WHEN Ernest Hargraves heard the whistling of an incoming mortar missile at Gallipoli and there was no room in the fox hole, a happy life back in his home town of Young probably felt a long way away.
Running to the next fox hole, he found some room - and also saw the bomb hit the first shelter he had been turned away from only moments before.
It was one of those moments of chance from World War I, and Ernest did not let his chance go to waste.
After returning to Australia in 1919 after surviving battles at Gallipoli and France, Ernest married and had seven children, before passing away in 1945.
"I told mum how lucky that was," said one of his daughters, Clara Freudenstein.
"We've had a wonderful life."
Mrs Freudenstein said her father never really spoke much about the war, and the story of the two different fox holes was one of the few the family heard about.
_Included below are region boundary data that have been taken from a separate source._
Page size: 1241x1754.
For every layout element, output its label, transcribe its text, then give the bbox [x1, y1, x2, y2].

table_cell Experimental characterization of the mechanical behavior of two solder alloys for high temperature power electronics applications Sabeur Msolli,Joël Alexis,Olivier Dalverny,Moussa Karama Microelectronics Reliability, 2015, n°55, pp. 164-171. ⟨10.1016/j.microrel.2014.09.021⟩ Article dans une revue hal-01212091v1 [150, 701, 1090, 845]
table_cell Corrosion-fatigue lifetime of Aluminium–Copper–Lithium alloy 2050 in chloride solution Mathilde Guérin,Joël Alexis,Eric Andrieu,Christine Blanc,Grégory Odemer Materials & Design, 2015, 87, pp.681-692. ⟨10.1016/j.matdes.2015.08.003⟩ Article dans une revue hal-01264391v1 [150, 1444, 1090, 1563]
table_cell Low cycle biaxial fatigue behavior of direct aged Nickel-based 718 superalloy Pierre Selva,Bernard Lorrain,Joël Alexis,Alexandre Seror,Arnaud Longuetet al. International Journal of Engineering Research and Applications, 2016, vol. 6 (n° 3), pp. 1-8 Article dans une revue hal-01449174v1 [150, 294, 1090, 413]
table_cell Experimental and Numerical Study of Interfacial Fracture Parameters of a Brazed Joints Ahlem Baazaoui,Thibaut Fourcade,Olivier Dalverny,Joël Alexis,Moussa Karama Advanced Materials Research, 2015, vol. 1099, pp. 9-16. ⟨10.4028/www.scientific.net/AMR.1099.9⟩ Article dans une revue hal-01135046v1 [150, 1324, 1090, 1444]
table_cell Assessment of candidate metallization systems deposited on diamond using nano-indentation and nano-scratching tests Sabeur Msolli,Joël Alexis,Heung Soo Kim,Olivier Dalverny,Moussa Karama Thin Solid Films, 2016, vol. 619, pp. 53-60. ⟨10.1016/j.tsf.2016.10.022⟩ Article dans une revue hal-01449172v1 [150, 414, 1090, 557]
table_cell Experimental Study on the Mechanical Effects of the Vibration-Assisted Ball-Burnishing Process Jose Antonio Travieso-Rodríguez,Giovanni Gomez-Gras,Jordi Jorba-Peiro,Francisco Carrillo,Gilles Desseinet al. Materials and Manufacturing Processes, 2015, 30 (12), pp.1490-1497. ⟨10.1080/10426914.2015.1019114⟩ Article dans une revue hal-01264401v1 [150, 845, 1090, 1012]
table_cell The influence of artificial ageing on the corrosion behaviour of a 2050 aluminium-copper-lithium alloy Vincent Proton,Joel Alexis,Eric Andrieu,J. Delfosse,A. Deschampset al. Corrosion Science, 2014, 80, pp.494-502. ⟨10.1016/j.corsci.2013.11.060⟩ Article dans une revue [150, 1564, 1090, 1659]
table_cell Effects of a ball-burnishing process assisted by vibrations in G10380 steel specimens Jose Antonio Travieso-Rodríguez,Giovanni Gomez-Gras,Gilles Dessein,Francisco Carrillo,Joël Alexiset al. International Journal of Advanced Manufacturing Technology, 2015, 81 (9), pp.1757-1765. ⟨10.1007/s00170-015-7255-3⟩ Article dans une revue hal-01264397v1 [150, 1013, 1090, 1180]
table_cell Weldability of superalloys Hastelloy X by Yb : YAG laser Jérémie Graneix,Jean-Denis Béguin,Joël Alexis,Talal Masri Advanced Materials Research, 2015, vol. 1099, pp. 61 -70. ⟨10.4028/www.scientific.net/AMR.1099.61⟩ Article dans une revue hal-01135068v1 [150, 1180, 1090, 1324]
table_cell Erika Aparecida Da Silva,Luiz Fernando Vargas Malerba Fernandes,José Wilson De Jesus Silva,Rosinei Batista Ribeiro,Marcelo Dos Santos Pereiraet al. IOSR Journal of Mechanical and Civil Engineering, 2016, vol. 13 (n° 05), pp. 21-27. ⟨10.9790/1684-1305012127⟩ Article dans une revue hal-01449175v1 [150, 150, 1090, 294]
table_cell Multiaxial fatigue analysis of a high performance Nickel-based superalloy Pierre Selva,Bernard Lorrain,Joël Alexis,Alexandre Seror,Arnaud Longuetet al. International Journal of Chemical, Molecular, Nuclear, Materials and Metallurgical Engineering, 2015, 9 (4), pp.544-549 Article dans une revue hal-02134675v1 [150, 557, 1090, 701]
Of his landing at Gallipoli in 1915, he would only say "the barbed wire was horrific."
Ernest almost never made it to Gallipoli in the first place, however, after his first application to join the army was rejected - a brick maker from Young somehow deemed not healthy enough for the army.
Undeterred, he travelled from Young to Sydney and enlisted at Liverpool, becoming a Private in the 20th Infantry Battalion, service number 198.
He was wounded in both Gallipoli and in France, but wouldn't let that keep him from the action - after receiving a number of bullet wounds at Gallipoli in November 1915, military records showed he rejoined his battalion only five days later.
Mrs Freudenstein said Ernest's family were proud of him, and "all the wonderful young men who went and fought for us".